While this lineup may have been fast, it had its drawbacks. The Warriors’ overall record was 43-39, which was only good for seventh in the West. Additionally, they had a somewhat poor defense, finishing worst in the league in opponents’ points per game (116.9).

While this lineup is similar to the Rockets in stature, the NBA has changed a lot over the past 30 years.

1996-97 Houston Rockets

Although this team played over 20 years ago, it still shares many similarities with today’s Rockets. For one, the 1996-97 Rockets finished with a record of 57-25, which was good for third in the West. Additionally, this Rockets team had a winning percentage of .695, which is similar to the current Rockets winning percentage of .629.

This Houston team, coached by Rudy Tomjanovich, usually had a starting lineup of Charles Barkley (6-foot-6-inches), Clyde Drexler (6-foot-7-inches), Mario Elie (6-foot-5-inches), Matt Maloney (6-foot-3-inches), and Hakeem Olajuwon (7-feet).

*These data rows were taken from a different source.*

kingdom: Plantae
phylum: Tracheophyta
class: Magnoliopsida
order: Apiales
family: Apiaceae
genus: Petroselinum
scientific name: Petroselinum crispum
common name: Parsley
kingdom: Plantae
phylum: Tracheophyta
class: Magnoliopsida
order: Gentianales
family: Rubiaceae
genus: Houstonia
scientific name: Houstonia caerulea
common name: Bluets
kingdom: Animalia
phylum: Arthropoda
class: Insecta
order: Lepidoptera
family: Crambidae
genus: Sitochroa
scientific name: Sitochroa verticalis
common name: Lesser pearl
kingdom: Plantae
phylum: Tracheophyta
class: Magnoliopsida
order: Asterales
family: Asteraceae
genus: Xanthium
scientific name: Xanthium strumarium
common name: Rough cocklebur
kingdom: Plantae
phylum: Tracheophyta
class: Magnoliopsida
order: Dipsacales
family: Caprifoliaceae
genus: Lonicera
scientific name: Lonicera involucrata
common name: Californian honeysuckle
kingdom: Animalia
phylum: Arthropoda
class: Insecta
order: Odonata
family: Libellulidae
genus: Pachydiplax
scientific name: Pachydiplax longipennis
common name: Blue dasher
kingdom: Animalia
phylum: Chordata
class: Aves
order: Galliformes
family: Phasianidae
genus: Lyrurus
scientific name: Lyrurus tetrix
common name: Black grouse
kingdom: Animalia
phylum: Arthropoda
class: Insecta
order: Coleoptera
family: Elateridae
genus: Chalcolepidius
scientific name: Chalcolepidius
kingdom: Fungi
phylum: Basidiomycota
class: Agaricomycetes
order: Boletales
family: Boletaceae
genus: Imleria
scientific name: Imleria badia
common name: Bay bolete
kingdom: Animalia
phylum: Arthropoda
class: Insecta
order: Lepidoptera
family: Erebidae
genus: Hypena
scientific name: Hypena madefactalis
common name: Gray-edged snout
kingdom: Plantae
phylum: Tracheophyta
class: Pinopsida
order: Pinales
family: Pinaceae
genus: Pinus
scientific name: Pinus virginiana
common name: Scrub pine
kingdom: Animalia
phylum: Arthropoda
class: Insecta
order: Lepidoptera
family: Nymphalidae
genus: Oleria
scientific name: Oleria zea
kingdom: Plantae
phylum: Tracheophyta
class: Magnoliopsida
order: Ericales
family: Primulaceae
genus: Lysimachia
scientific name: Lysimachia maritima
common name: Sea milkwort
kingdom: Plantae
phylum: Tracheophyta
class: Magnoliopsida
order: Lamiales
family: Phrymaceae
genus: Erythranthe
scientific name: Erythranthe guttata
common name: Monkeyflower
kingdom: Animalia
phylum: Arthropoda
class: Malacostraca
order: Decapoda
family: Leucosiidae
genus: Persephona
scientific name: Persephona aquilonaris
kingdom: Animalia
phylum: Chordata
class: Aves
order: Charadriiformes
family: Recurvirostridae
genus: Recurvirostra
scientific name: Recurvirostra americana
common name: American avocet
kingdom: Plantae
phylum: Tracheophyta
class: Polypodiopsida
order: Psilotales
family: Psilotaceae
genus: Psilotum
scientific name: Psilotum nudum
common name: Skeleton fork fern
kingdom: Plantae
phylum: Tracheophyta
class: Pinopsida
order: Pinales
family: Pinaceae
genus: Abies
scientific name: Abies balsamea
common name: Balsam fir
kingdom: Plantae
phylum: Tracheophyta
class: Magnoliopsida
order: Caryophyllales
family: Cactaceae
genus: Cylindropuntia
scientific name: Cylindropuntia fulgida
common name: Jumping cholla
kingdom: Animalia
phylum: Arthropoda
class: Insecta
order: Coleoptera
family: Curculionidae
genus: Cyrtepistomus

Although some say this isn’t a “true” small-ball team due to Olajuwon’s size, the average height of this roster (6-foot-5.5-inches) is only one inch shorter than the current Rockets.

While this team did fall to the Utah Jazz in the Western Conference semifinals, their success and makeup proves that the Rockets can be successful with the small-ball lineup.

Although the small-ball lineup has worked before, this lineup is different than most. While the 2020 Rockets has an average height of 6-foot-4.5-inches, including a 6-foot-5-inch center, they also have two 25 PPG scorers in Russell Westbrook and James Harden.

Small-ball teams have been successful in the past, with multiple 50-win seasons, but none of these teams had to play LeBron James’ Lakers or Giannis Antetokounmpo’s Bucks. While Houston may be successful with their high offensive output and double-teaming defense, this strategy will not be viable come playoff time. Other teams will be planning for Houston’s unconventional gameplan, and while the Rockets should win a series or two with their potent offense this team is just too overmatched to contend with the likes of Milwaukee or the Lakers.

This team has fallen in the late stages of the Western Conference playoffs several times in the past few years, and unfortunately it appears as though they will again this year.